Instructions for the task: Can you change "series" to "group" everywhere in the lines below and give them back otherwise unchanged, without the pictures?
:: Data for review ::
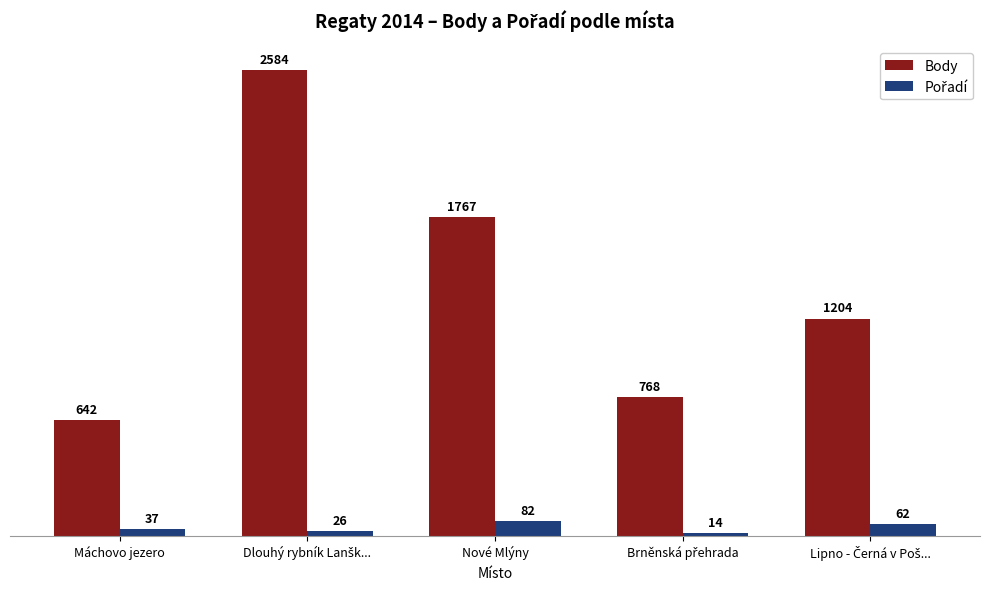

Which series has the largest range (max minus min)?

Body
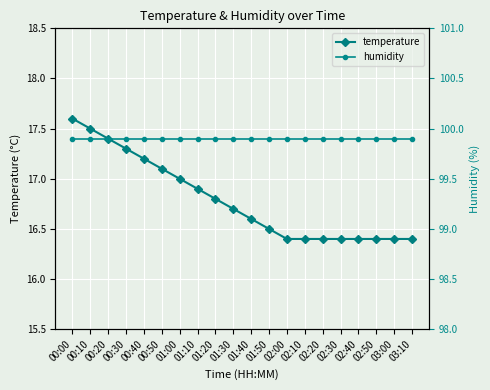

What is the smallest value displayed?

16.4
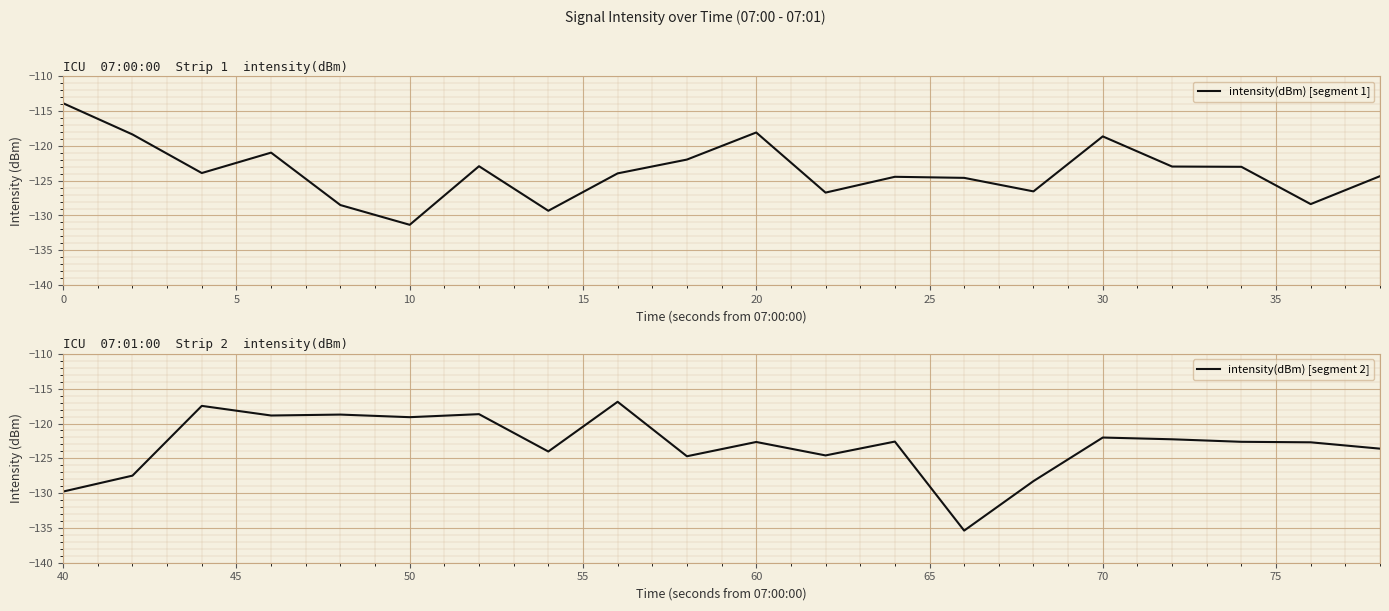

What is the highest value of the intensity(dBm) [segment 1] series?

-113.9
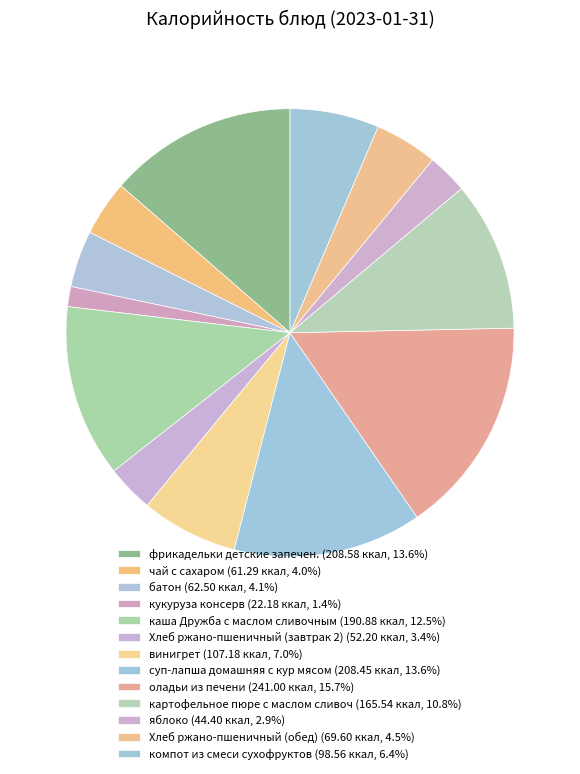

Rank the categories by value from highest to lowest.

оладьи из печени, фрикадельки детские запечен., суп-лапша домашняя с кур мясом, каша Дружба с маслом сливочным, картофельное пюре с маслом сливоч, винигрет, компот из смеси сухофруктов, Хлеб ржано-пшеничный (обед), батон, чай с сахаром, Хлеб ржано-пшеничный (завтрак 2), яблоко, кукуруза консерв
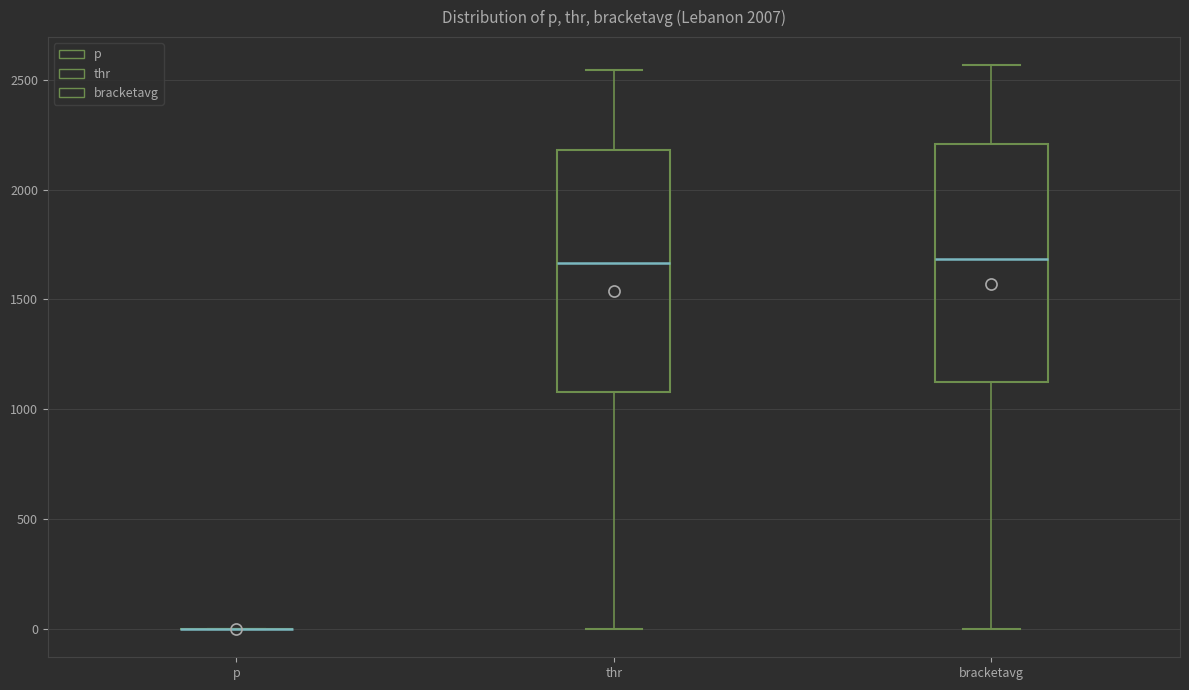

Where does the upper whisker of the box for bracketavg end on the y-axis? The values are not printed on the chart, so give them approximately, as read against the axis.

2550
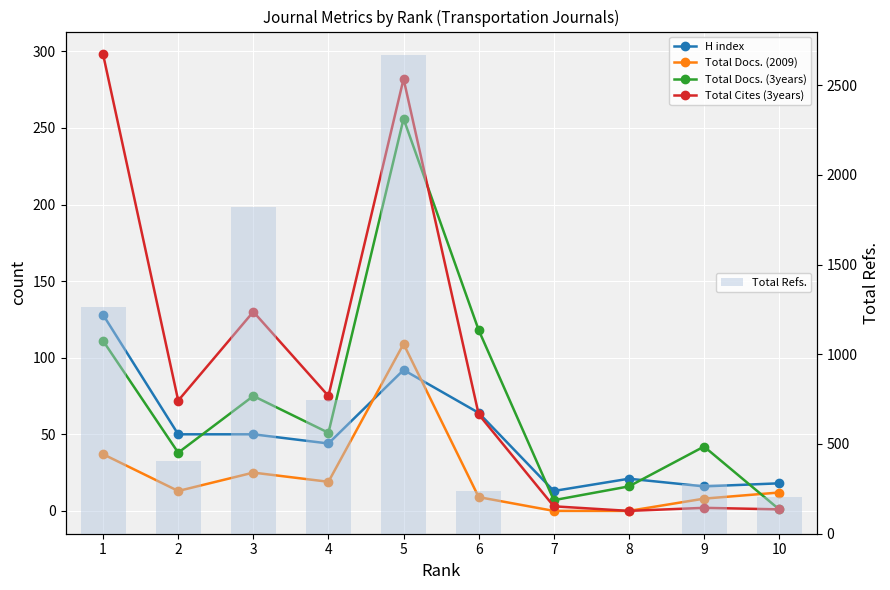

Is it true that Total Docs. (3years) equals 2 at 10?

False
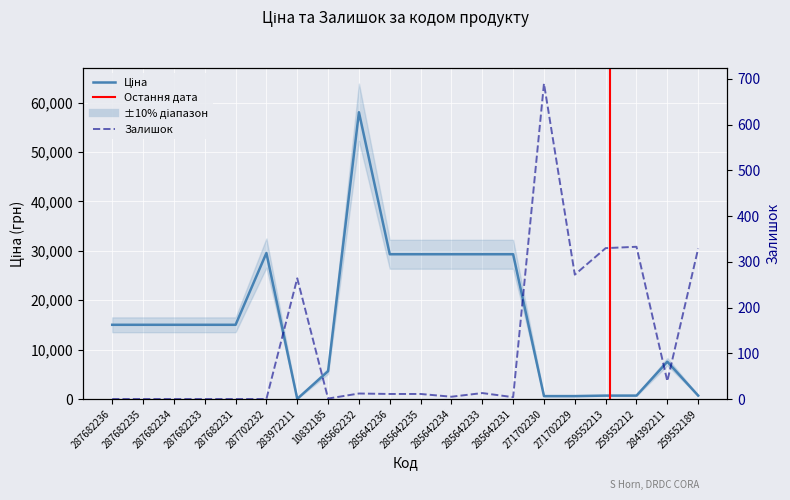

Between which two adjacent categories do Залишок and Ціна first intersect?

287702232 and 283972211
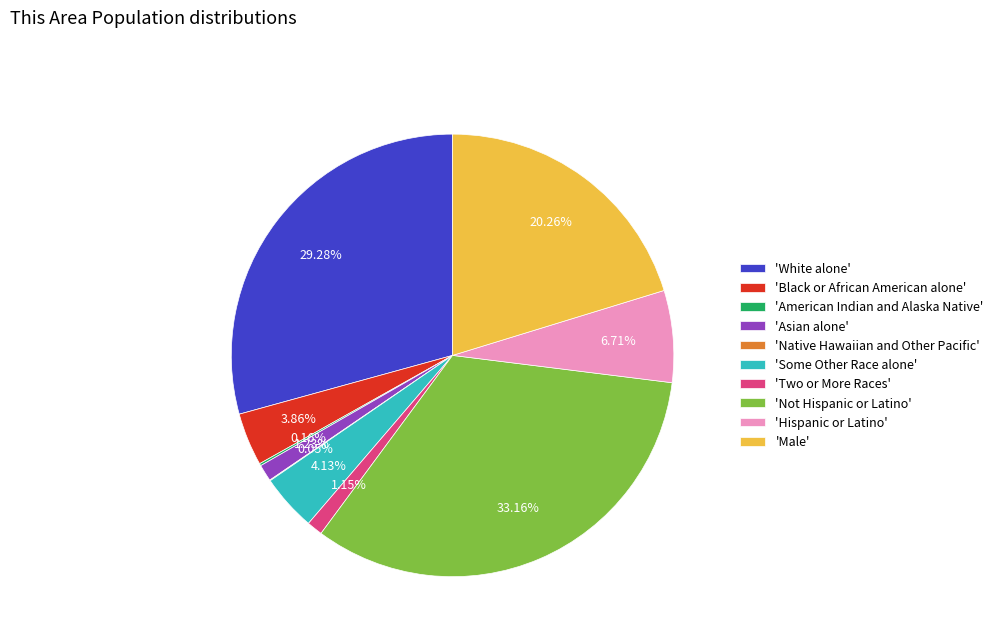

Between 'Hispanic or Latino' and 'Asian alone', which is larger?

'Hispanic or Latino'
:::
Result below:
Which group has the largest range (max minus min)?

Body

What is the smallest value displayed?

16.4

What is the highest value of the intensity(dBm) [segment 1] group?

-113.9

Rank the categories by value from highest to lowest.

оладьи из печени, фрикадельки детские запечен., суп-лапша домашняя с кур мясом, каша Дружба с маслом сливочным, картофельное пюре с маслом сливоч, винигрет, компот из смеси сухофруктов, Хлеб ржано-пшеничный (обед), батон, чай с сахаром, Хлеб ржано-пшеничный (завтрак 2), яблоко, кукуруза консерв

Where does the upper whisker of the box for bracketavg end on the y-axis? The values are not printed on the chart, so give them approximately, as read against the axis.

2550

Is it true that Total Docs. (3years) equals 2 at 10?

False

Between which two adjacent categories do Залишок and Ціна first intersect?

287702232 and 283972211

Between 'Hispanic or Latino' and 'Asian alone', which is larger?

'Hispanic or Latino'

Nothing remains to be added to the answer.